Improperly placed EBs in special education account for about 75% of the total
ELLs in SpEd. (Mikutis, p. 2)
The literature identifies
disproportionality regarding overrepresentation and underrepresentation. Mark
Guiberson, in his book “Hispanic Representation in Special Education: Patterns
and Implications”, states that “overrepresentation occurs when the percentage
of minority students in special education programs is greater than that in the
school population as a whole.” On the other hand, underrepresentation happens
when authorities do not place students with special needs in the appropriate
program. Disproportionality creates a “national issue, rooted in state-to-state
disparities, of disproportionate numbers of LEP students in special education
programs” (Mikutis, M. p. 3).
WHY DISPROPORTIONALITY HAPPENS
Researchers distinguish four factors
that influence the disproportionate patterns of identification of disabilities
in ELL students: professionals’ knowledge of second language development and
disabilities, instructional practices, intervention strategies, and assessment
tools.
Professionals’ Knowledge of Second
Language Development and Disabilities
According to Artiles and Ortiz
(2002); Kushner and Ortiz (2000); Zehler et al. (2003) most teachers in general
and special education do not have the proper knowledge to address the education
needs of children from diverse cultural and linguistic backgrounds. Educators
may confuse the EB’s patterns of language acquisition with a learning
disability symptom (Piper 2003). The time span for ELLs to acquire a second language
is 2-3 years to learn basic interpersonal communication skills (Cummins 1979)

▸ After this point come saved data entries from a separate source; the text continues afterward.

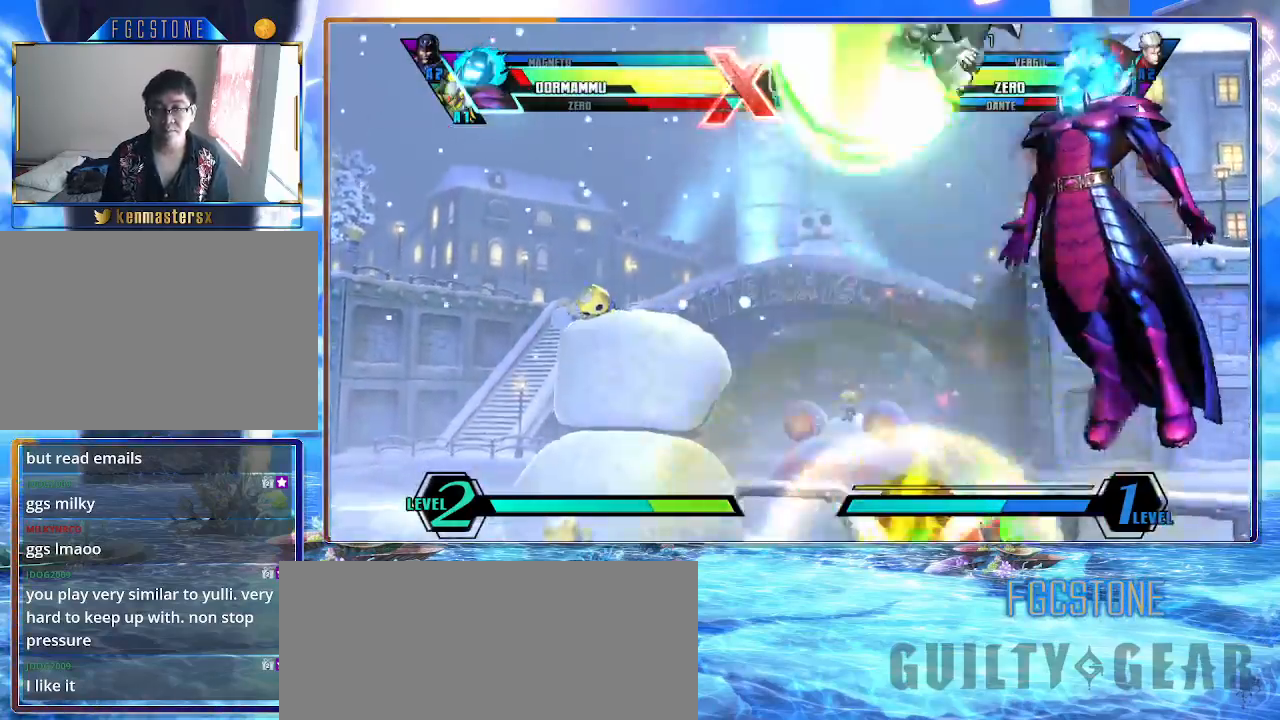
{"buttons": ["HS"], "left_stick": "right", "events": [[133, "HS", "down"], [133, "K", "down"], [133, "S", "down"], [250, "K", "up"], [267, "S", "up"], [283, "HS", "up"], [383, "HS", "down"]]}
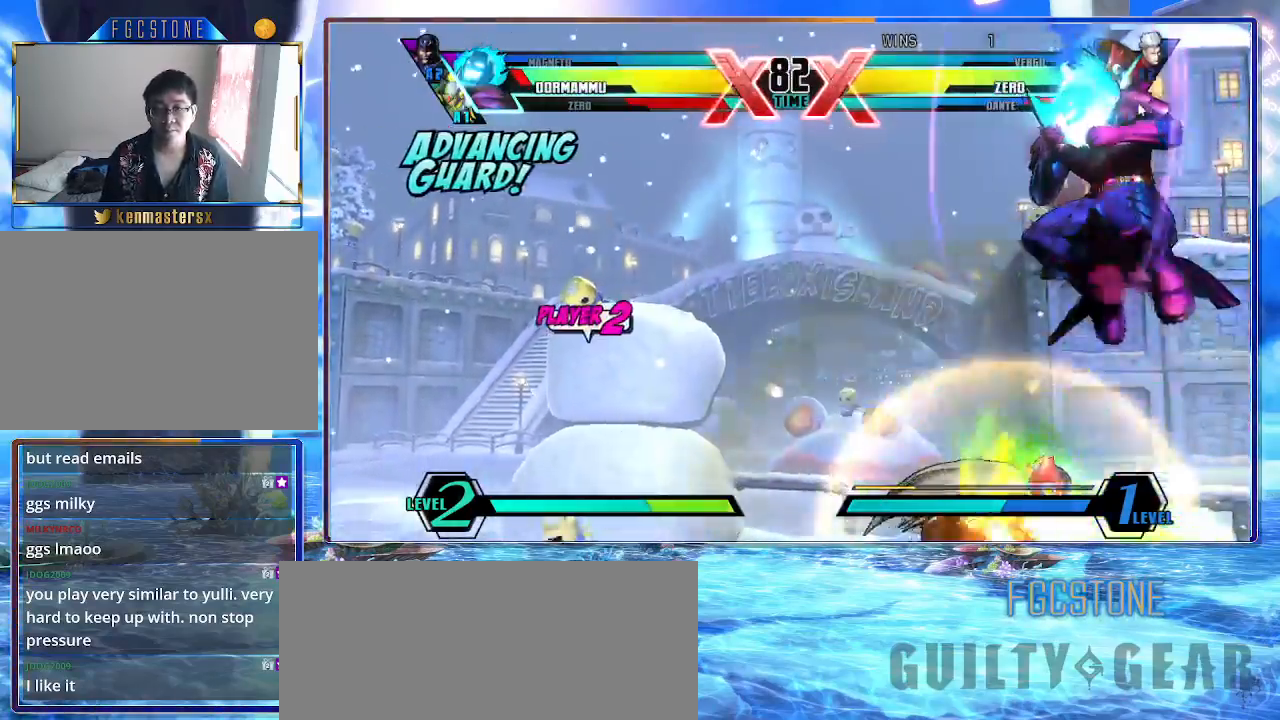
{"buttons": [], "left_stick": "down-right", "events": [[17, "HS", "up"], [50, "HS", "down"], [183, "HS", "up"], [233, "HS", "down"], [317, "HS", "up"], [400, "left_stick", "down-right"]]}
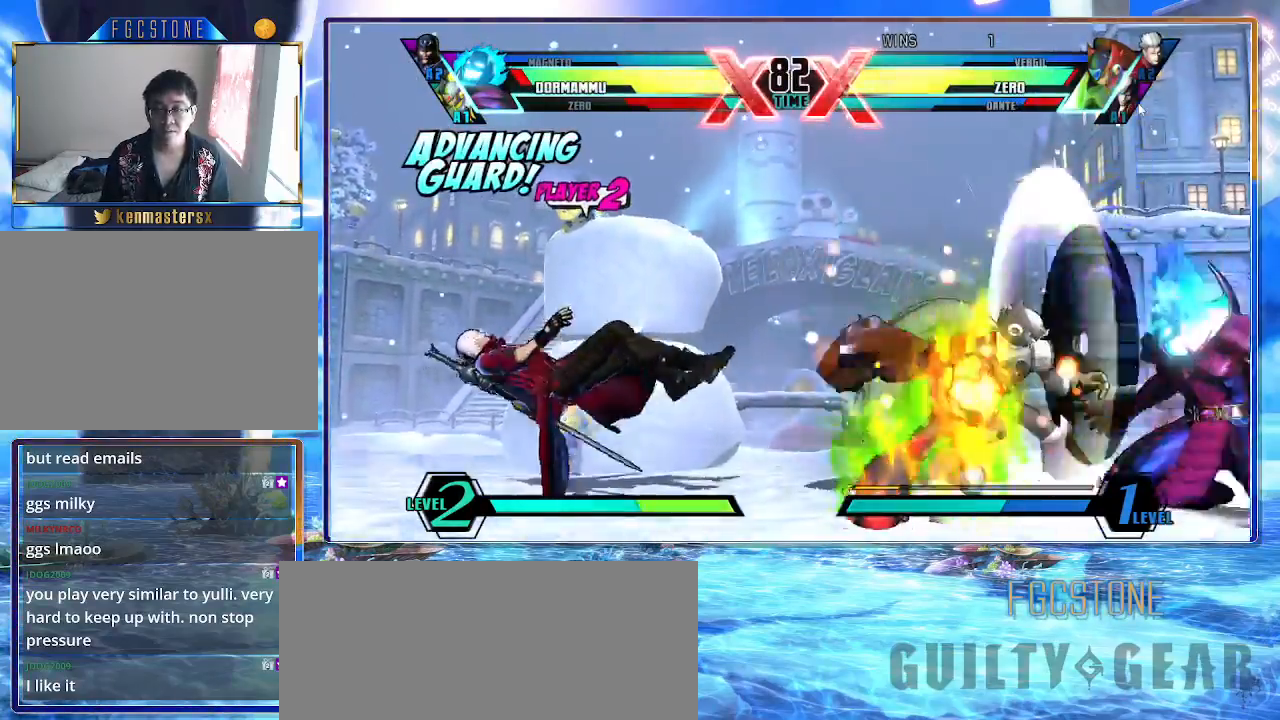
{"buttons": [], "left_stick": "down-right", "events": [[17, "S", "down"], [117, "S", "up"], [200, "HS", "down"], [333, "HS", "up"]]}
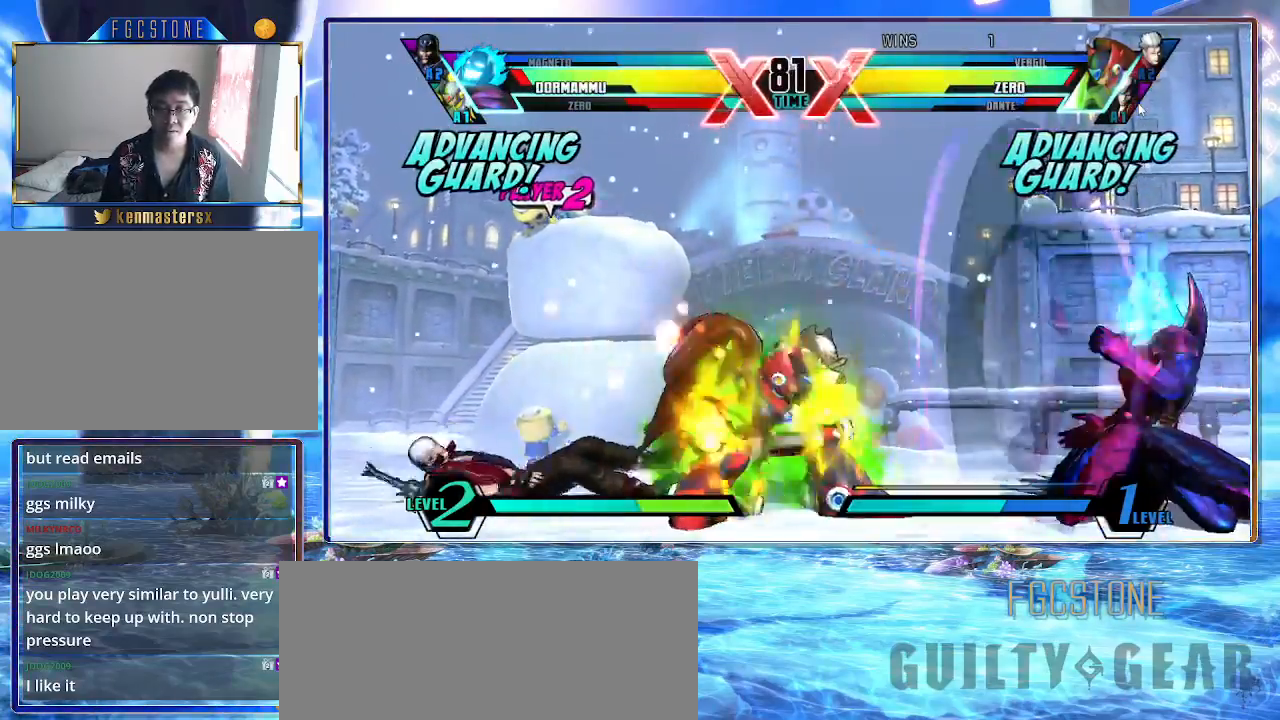
{"buttons": ["HS", "K", "S"], "left_stick": "down-right", "events": [[150, "D", "down"], [283, "D", "up"], [417, "HS", "down"], [417, "K", "down"], [417, "S", "down"]]}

and 5-7 years to acquire academic language proficiency (Cummins 1979, 2000;
Hakuta 2001). Teachers may incorrectly identify these time spans as a learning
disability instead of a language development issue (Cummins 1984; Ortiz 1997).
Instructional Practices
Despite
that, the law requires that all children receive ELA and math research-based
curriculum instruction before considering their evaluation for special
education. Most EBs are receiving instruction in mainstream monolingual
classrooms, hence, placing them in unsuitable learning environments (Cummins
1984; Ortiz 1997). Also, most of the
mainstream teachers do not have training in second language acquisition and
development or special education (Zehler et al. 2003).
Intervention Strategies
Researchers
have concluded that the intervention strategies for ELL students struggling
academically are inappropriate (Garcia and Ortiz 2006; Klingner and Edwards
2006). Teachers do not have access to or training in effective intervention
strategies for ELLs. In consequence, students are identified erroneously as
having a learning disability.
Assessment Tools
The
linguistic complexity of the diagnostic tests to determine a child disability
may falsely identify an ELL as having or not having a disability (Abedi 2006;
Skiba, Knesting, and Bush 2002). Also,
the result relies on the judgment and the qualifications of the evaluators, and
the psychometric accuracy of the tool (Klingner et al. 2008; Ortiz and Graves
2001).
ADVOCACY STRATEGY
This advocacy strategy has three
objectives
- Raising awareness of parents
about the disproportionate representation of ELLs in Special Education and
the reason why this is happening.
- Educating parents about the
rights they have concerning their child’s education and evaluation.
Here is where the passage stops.